Meaningful mementoes

When on holiday abroad, like many people, I would head for the souvenir shops and come home with stuff that were really not special at all. After a few years of such pointless purchases, I felt it worth the money to buy local craft, pottery, artwork or, being a bookaholic, books. Not big books because they would take up too much space in, besides adding unwanted weight to, my luggage. But little books with a unique attachment to the towns and sites I visited.

Places in England are particularly good at turning their literary heritage into meaningful mementoes. When in the Lake District in 1995, we took our son Amir (who was about nine years old then) to The World of Beatrix Potter at Bowness-on-Windermere, Cumbria.
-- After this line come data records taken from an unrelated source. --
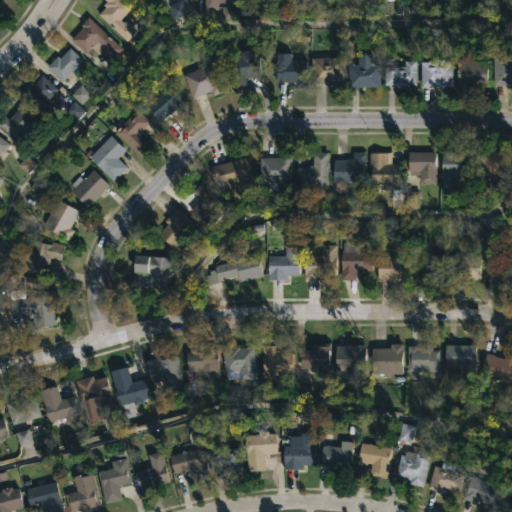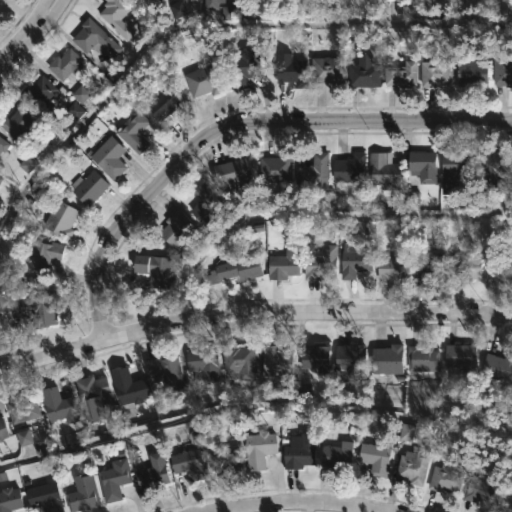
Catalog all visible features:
building: (209, 4)
building: (212, 4)
building: (178, 9)
building: (116, 17)
building: (117, 17)
road: (28, 32)
building: (93, 38)
building: (95, 40)
building: (64, 64)
building: (66, 65)
building: (242, 67)
building: (243, 68)
building: (326, 69)
building: (290, 70)
building: (291, 70)
building: (327, 70)
building: (470, 71)
building: (362, 72)
building: (434, 72)
building: (472, 72)
building: (502, 72)
building: (364, 73)
building: (502, 73)
building: (399, 74)
building: (436, 74)
building: (401, 75)
building: (202, 80)
building: (203, 81)
building: (37, 92)
building: (39, 93)
building: (80, 94)
building: (165, 103)
building: (164, 104)
building: (74, 111)
building: (18, 122)
building: (19, 123)
road: (231, 123)
building: (132, 131)
building: (134, 131)
building: (2, 145)
building: (3, 145)
building: (108, 158)
building: (109, 158)
building: (497, 162)
building: (26, 165)
building: (422, 166)
building: (423, 166)
building: (497, 166)
building: (349, 169)
building: (350, 169)
building: (275, 170)
building: (276, 170)
building: (454, 170)
building: (313, 171)
building: (383, 171)
building: (384, 171)
building: (453, 171)
building: (314, 173)
building: (231, 174)
building: (233, 174)
building: (1, 178)
building: (1, 178)
building: (87, 187)
building: (89, 187)
building: (205, 204)
building: (205, 205)
building: (55, 218)
building: (61, 220)
building: (175, 231)
building: (177, 231)
building: (38, 256)
building: (42, 256)
building: (353, 260)
building: (355, 260)
building: (283, 263)
building: (319, 263)
building: (319, 263)
building: (284, 264)
building: (509, 264)
building: (464, 266)
building: (428, 267)
building: (391, 268)
building: (391, 268)
building: (468, 268)
building: (233, 269)
building: (152, 270)
building: (155, 270)
building: (236, 270)
building: (36, 307)
building: (33, 308)
road: (253, 319)
building: (315, 357)
building: (316, 357)
building: (349, 357)
building: (349, 357)
building: (459, 357)
building: (460, 357)
building: (385, 359)
building: (421, 359)
building: (423, 359)
building: (387, 360)
building: (238, 362)
building: (202, 363)
building: (239, 363)
building: (204, 364)
building: (276, 364)
building: (278, 364)
building: (497, 367)
building: (497, 368)
building: (164, 372)
building: (165, 372)
building: (126, 386)
building: (128, 388)
building: (94, 396)
building: (95, 397)
building: (57, 406)
building: (59, 406)
building: (21, 410)
building: (22, 410)
building: (3, 428)
building: (3, 430)
building: (23, 438)
building: (258, 448)
building: (259, 450)
building: (298, 451)
building: (300, 452)
building: (338, 455)
building: (223, 457)
building: (335, 457)
building: (372, 459)
building: (376, 459)
building: (225, 460)
building: (187, 464)
building: (189, 464)
building: (410, 468)
building: (413, 468)
building: (152, 471)
building: (153, 473)
building: (112, 478)
building: (114, 480)
building: (443, 480)
building: (445, 480)
building: (479, 491)
building: (481, 492)
building: (80, 494)
building: (82, 494)
building: (45, 497)
building: (45, 497)
building: (10, 500)
building: (11, 500)
road: (299, 504)
building: (510, 508)
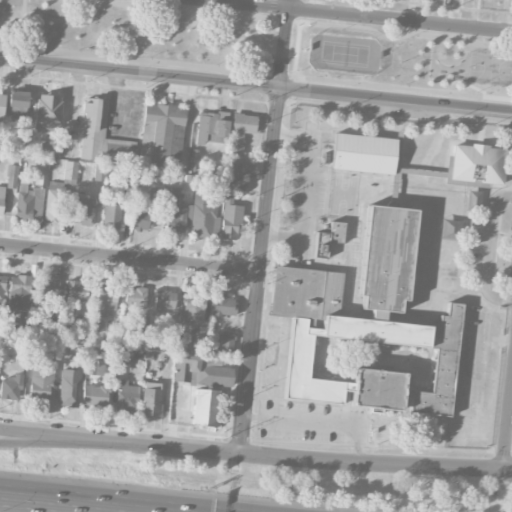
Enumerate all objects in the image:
road: (361, 15)
park: (259, 45)
park: (344, 54)
park: (489, 69)
road: (255, 85)
building: (1, 104)
building: (17, 104)
building: (47, 110)
building: (211, 127)
building: (240, 131)
building: (161, 134)
building: (100, 135)
building: (363, 153)
building: (364, 153)
building: (475, 164)
building: (476, 164)
building: (241, 170)
building: (70, 172)
building: (99, 173)
building: (187, 182)
road: (305, 188)
building: (30, 199)
building: (114, 199)
building: (1, 200)
building: (54, 202)
building: (83, 209)
building: (190, 214)
building: (111, 216)
building: (229, 217)
building: (142, 218)
road: (265, 227)
building: (328, 238)
road: (130, 259)
building: (386, 259)
building: (19, 285)
building: (1, 288)
building: (48, 288)
building: (76, 290)
building: (135, 296)
building: (105, 299)
building: (164, 299)
building: (193, 307)
building: (220, 307)
building: (141, 324)
building: (366, 329)
building: (227, 341)
building: (357, 345)
road: (280, 357)
building: (474, 359)
building: (122, 361)
building: (94, 368)
building: (198, 370)
building: (40, 381)
building: (10, 387)
building: (69, 388)
building: (94, 395)
building: (127, 397)
building: (151, 398)
building: (205, 407)
building: (469, 409)
road: (303, 420)
road: (508, 432)
road: (64, 435)
road: (64, 441)
road: (358, 448)
road: (320, 460)
road: (84, 503)
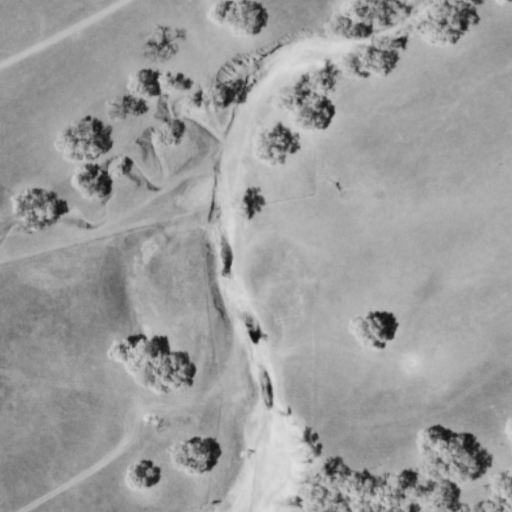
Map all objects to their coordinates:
road: (60, 31)
road: (122, 443)
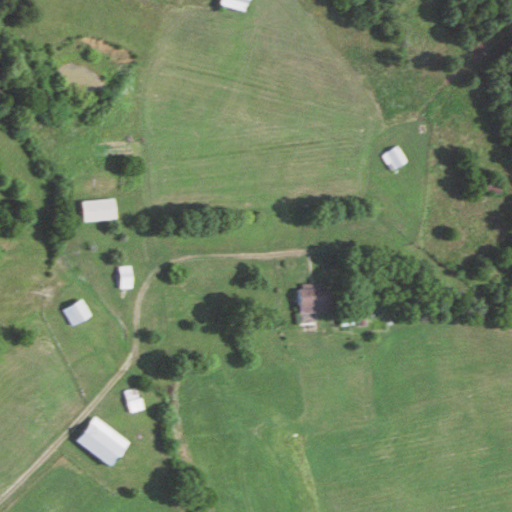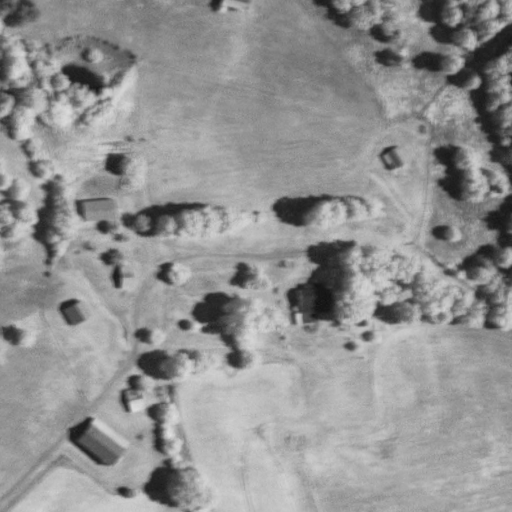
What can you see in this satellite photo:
building: (232, 4)
building: (394, 158)
building: (97, 211)
building: (124, 278)
building: (312, 301)
building: (76, 313)
building: (100, 442)
road: (35, 460)
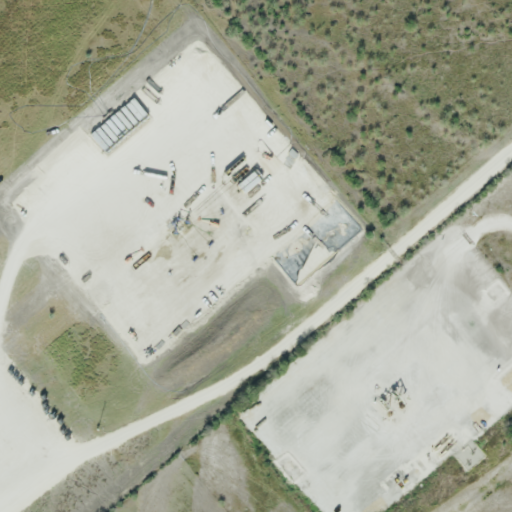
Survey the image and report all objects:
road: (123, 135)
road: (398, 335)
road: (276, 355)
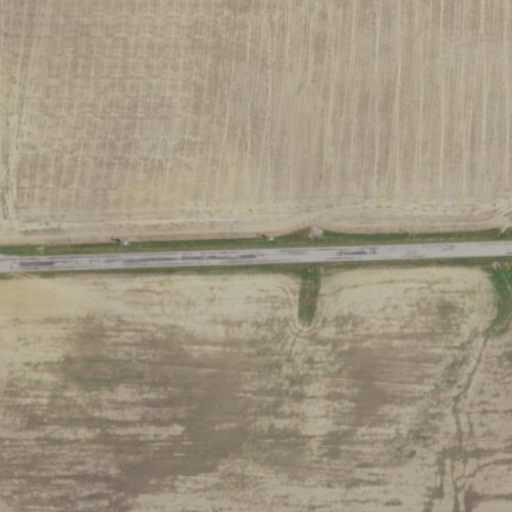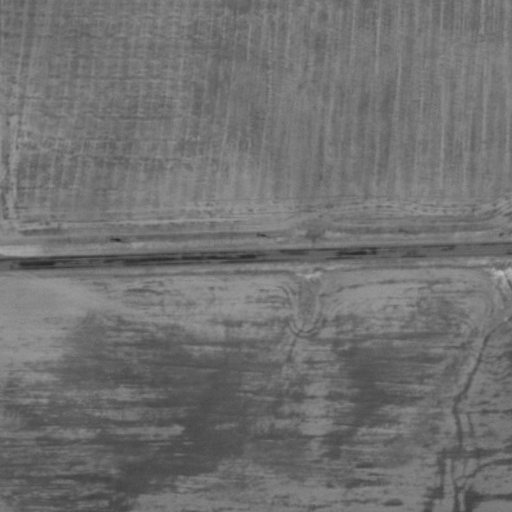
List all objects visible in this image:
road: (256, 257)
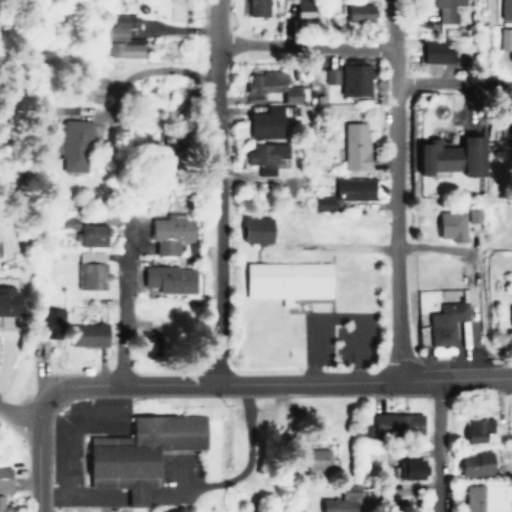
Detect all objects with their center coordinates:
building: (254, 7)
building: (302, 7)
building: (445, 9)
building: (504, 9)
building: (354, 11)
building: (119, 25)
building: (505, 41)
road: (306, 42)
building: (125, 48)
building: (433, 52)
building: (329, 75)
building: (353, 78)
road: (453, 84)
building: (63, 106)
building: (260, 122)
building: (73, 144)
building: (353, 145)
building: (261, 155)
building: (448, 156)
building: (350, 188)
road: (396, 190)
road: (217, 192)
building: (321, 202)
building: (472, 214)
building: (448, 224)
building: (251, 229)
building: (85, 231)
building: (167, 233)
building: (89, 269)
building: (167, 278)
building: (285, 280)
building: (5, 299)
road: (122, 303)
building: (508, 316)
building: (50, 319)
building: (444, 321)
building: (84, 334)
road: (477, 380)
road: (229, 385)
road: (19, 416)
building: (394, 422)
building: (477, 429)
road: (438, 447)
road: (245, 449)
building: (136, 452)
building: (314, 458)
building: (473, 463)
road: (38, 467)
building: (407, 468)
building: (3, 481)
building: (487, 497)
building: (339, 500)
building: (168, 510)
To remind us of our trip, I bought Beatrix Potter's The Tale of Peter Rabbit and other stories in the series, reproduced with the original pictures.





On the same trip, we also stopped by at Keswick and I went away with this beautiful book of poetry.




This anthology celebrates "the powerful beauty of the Lake District's landscape" with poems by England's Romantic poets, including Wordsworth, Keats and Byron, which are matched with photographs by Rob Talbot and paintings by contemporary artists. 

On an earlier trip to England, in 1991, when we had driven through another part of the country, these two little books, A Shakespeare Treasury and Winston Churchill: Wit and Wisdom, were my souvenirs of two places we went to - Stratford-upon-Avon, the birthplace of William Shakespeare, and Blenheim Palace, where Sir Winston was born.






Now, decades later and in a new century, I would sometimes take out these books, read them and remember those times and places.